Johnson’s latest promise of 95% mortgages is just one part of a strategy his government has pursued to pour rocket fuel on the already hot property market.
In July, Rishi Sunak, Johnson’s chancellor of the exchequer, announced a one-year holiday on stamp duty—a tax homebuyers pay on most residential property purchases—for houses worth up to £500,000 and a reduction in the rate, to 5% from 8%, for properties between £500,000 and £925,000. The cuts helped spur a massive jump in the number of people looking to buy as soon as lockdown restrictions were lifted in July, with the number of buyers in the market up 38% from the same period in 2019 and, by one estimate, one in every seven houses in the country finding a buyer within a week of being listed.
But it remains to be seen whether deliberately using the housing market to help make Britons feel wealthier and more financially secure in otherwise grim economic times is such a good idea.
At the end of the September, the Bank of England voiced concern about big U.K. banks not properly scoring the risk of residential mortgages and not reserving enough capital to cover potential losses.
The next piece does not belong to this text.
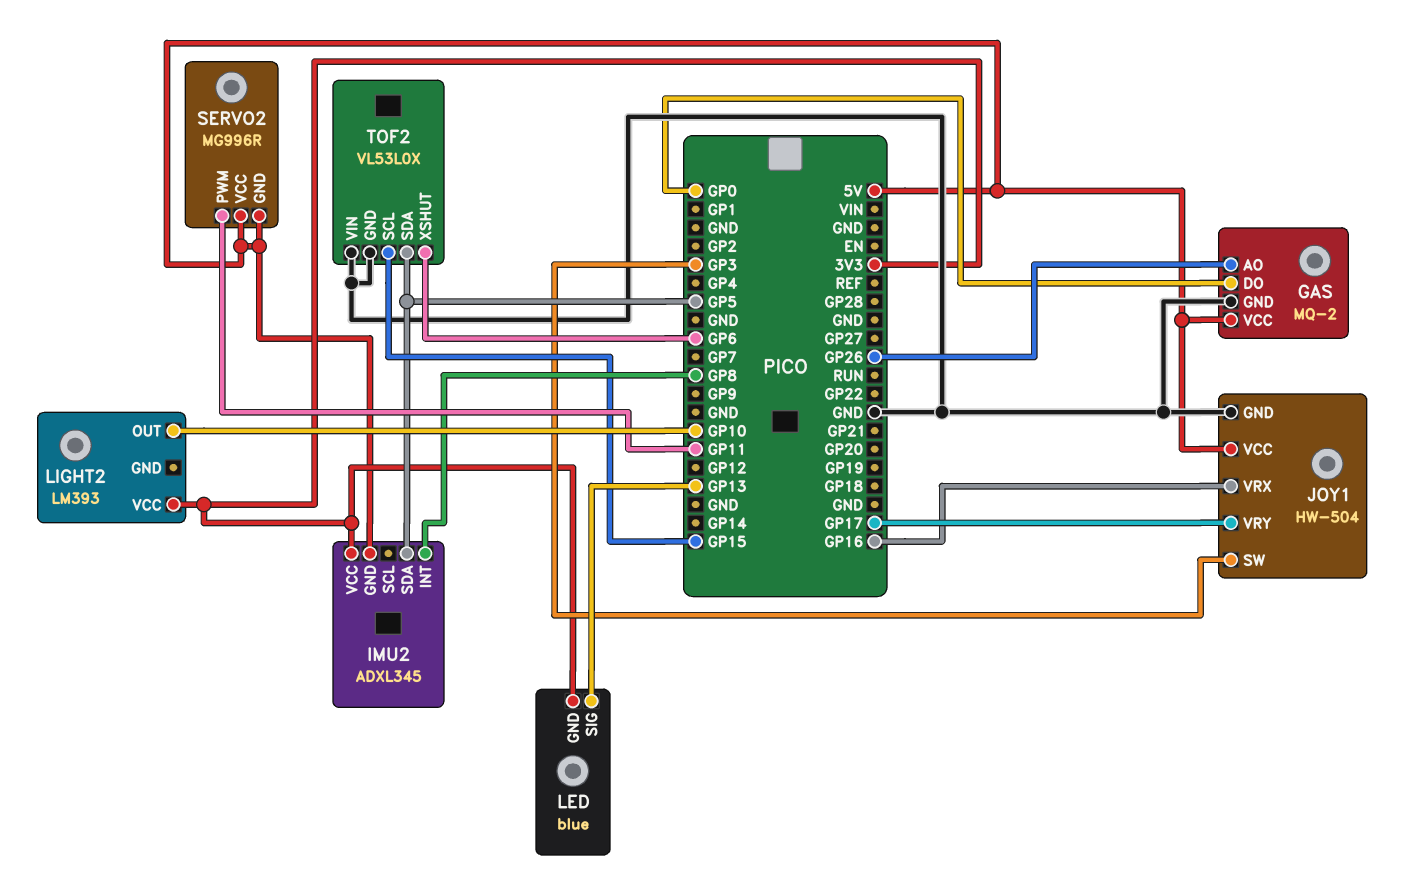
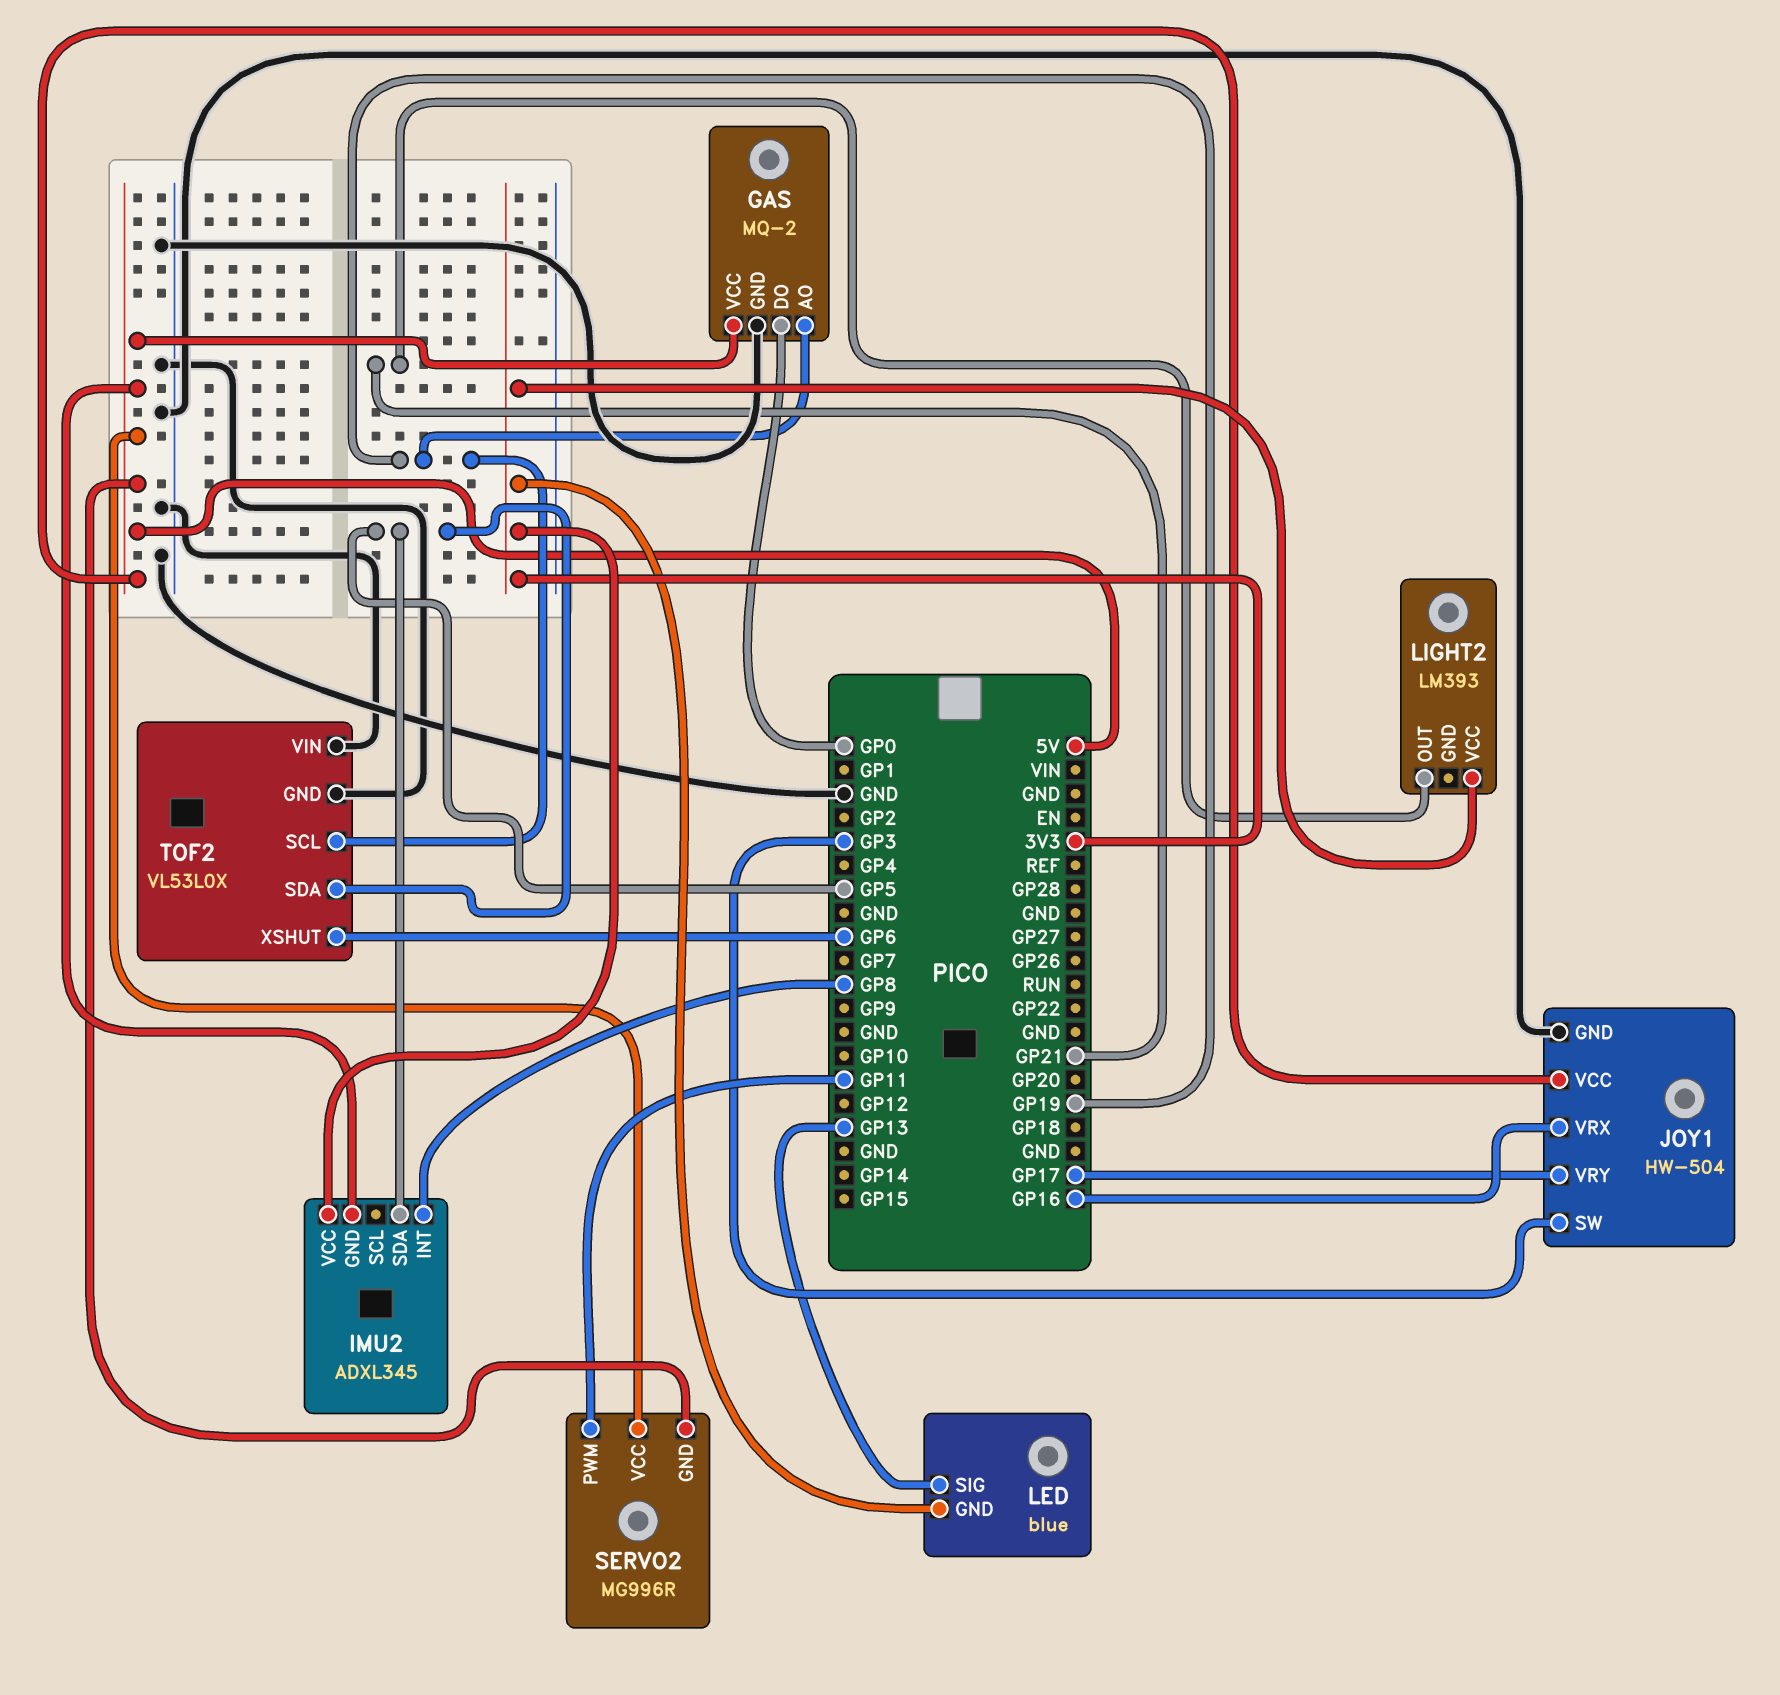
GAS pin AO: GP26 -> GP19
LIGHT2 pin OUT: GP10 -> GP21
TOF2 pin SCL: GP15 -> GP19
Some banks were assigning “inappropriately low” measures of risk to home loans, the BOE’s Prudential Regulation Authority said. The finding is adding to concerns about the stability of a financial sector that already is facing a potential tidal wave of $99 billion in bad debt due to the pandemic.
As a result, it is considering tightening reserve requirements. “It is imperative that risk weights are calculated and set prudently to ensure individual firms have sufficient capital for the risks they are exposed to,” the BOE said in the proposal published Wednesday. Bloomberg reported that some banks were applying an average risk rate of just 10% to mortgages in their own risk models, compared to 35% in the model the banking regulator uses.
After all, as some affordable housing advocates point out, getting a mortgage is one thing. Being able to pay for it is quite another.
“You have to question whether the Prime Minister is in touch with reality,” Shelter’s Neate said. “He is talking about giant mortgages at a time when more than 320,000 private renters have fallen behind on their rent as a result of COVID-19.”